The current study-also a systemic review-included trials represented in the Cochrane review but added studies beyond randomized controlled trials in hopes of establishing a fuller picture of the comparative value of SJW. The research team searched PubMed, the Cumulative Index to Nursing and Allied Health Literature, PsycINFO, CENTRAL, Embase, the Allied and Complementary Medicine Database, MANTIS, Web of Science, the WHO International Clinical Trials Registry Platform, and other sources through November 2014. They assessed risk of bias using the Cochrane Risk of Bias tool and United States Preventive Services Task Force criteria and assessed quality of evidence (QoE) using the Cochrane-recommended GRADE approach (Grading of Recommendations, Assessment, Development and Evaluation).
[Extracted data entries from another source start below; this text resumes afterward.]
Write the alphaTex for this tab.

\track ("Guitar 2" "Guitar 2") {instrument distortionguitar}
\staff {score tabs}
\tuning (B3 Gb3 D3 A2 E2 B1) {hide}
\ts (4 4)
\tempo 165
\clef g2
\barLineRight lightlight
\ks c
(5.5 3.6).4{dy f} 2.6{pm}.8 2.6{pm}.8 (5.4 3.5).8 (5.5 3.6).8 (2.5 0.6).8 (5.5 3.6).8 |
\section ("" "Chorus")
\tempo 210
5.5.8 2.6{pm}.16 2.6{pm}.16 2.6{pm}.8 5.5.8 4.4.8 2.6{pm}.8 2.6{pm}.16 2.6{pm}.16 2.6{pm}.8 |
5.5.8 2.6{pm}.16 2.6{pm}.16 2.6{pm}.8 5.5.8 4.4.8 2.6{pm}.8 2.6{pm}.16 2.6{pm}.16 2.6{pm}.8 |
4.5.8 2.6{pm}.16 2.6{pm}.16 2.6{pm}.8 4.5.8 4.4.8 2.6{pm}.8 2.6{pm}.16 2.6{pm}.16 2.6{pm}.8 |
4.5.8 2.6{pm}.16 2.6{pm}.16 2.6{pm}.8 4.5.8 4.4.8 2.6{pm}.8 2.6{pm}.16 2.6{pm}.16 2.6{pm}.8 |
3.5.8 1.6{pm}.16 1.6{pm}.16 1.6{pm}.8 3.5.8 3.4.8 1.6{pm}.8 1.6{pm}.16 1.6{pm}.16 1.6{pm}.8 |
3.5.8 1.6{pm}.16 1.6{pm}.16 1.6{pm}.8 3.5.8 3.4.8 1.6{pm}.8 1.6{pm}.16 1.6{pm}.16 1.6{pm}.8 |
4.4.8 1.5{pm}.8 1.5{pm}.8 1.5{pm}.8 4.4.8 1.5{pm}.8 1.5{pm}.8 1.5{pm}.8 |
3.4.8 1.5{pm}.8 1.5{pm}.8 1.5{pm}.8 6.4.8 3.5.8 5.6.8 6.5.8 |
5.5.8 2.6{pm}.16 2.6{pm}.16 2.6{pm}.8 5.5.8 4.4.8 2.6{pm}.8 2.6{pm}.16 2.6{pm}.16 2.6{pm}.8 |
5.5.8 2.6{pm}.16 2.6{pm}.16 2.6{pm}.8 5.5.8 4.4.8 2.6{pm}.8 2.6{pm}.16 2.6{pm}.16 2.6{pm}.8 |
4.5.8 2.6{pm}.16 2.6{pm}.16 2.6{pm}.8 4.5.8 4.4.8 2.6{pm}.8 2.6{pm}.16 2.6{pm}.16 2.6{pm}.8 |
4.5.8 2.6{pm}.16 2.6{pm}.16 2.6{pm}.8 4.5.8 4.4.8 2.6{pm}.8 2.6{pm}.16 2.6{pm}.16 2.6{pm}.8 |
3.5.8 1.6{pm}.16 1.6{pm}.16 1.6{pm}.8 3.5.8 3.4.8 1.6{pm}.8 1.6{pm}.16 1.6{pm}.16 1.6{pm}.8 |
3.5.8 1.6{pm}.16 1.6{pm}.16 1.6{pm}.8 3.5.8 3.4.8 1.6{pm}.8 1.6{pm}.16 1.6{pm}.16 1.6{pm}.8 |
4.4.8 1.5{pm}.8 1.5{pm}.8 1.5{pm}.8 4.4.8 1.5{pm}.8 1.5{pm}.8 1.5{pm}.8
Of 594 potentially relevant citations, 35, inclusive of 6993 patients, met inclusion criteria. Findings were similar to those of the earlier Cochrane review. SJW was associated with more responders than placebo (relative risk [RR], 1.53). Although treatment effect sizes were highly variable, the average response rate, based on treatment effect size, was 56% versus 35%. The treatment effect of SJW and antidepressant agents was equivalent (RR, 1.01) as were remission rates (38% vs 33%, respectively), with SJW being associated with less potential for adverse effects (odds ratio, 0.67). However, these findings apply only to mild to moderate depression because data on SJW in severe depression are lacking.

Message to clinicians

The QoE of these findings was moderate because of the heterogeneity of the studies reviewed. That is, the evidence is thought to be fairly sound and stable but also open to subsequent change. Beyond the need for more standardized methods of evaluating SJW, particularly its use in severe depression, the authors recommended that future research focus on comparisons of SJW extracts and dosage and more rigorously address safety. Their message to clinicians is that the results of this review may not apply to all patients with MDD, especially because the impact of SJW on severe depression is unknown.


1. Apaydin EA, Maher AR, Shanman R, et al. A systematic review of St. John's wort for major depressive disorder. Syst Rev. 2016;5:148.
2. Linde K, Berner MM, Kriston L. St John’s wort for major depression. Cochrane Database Syst Rev. 2008;4:CD000448.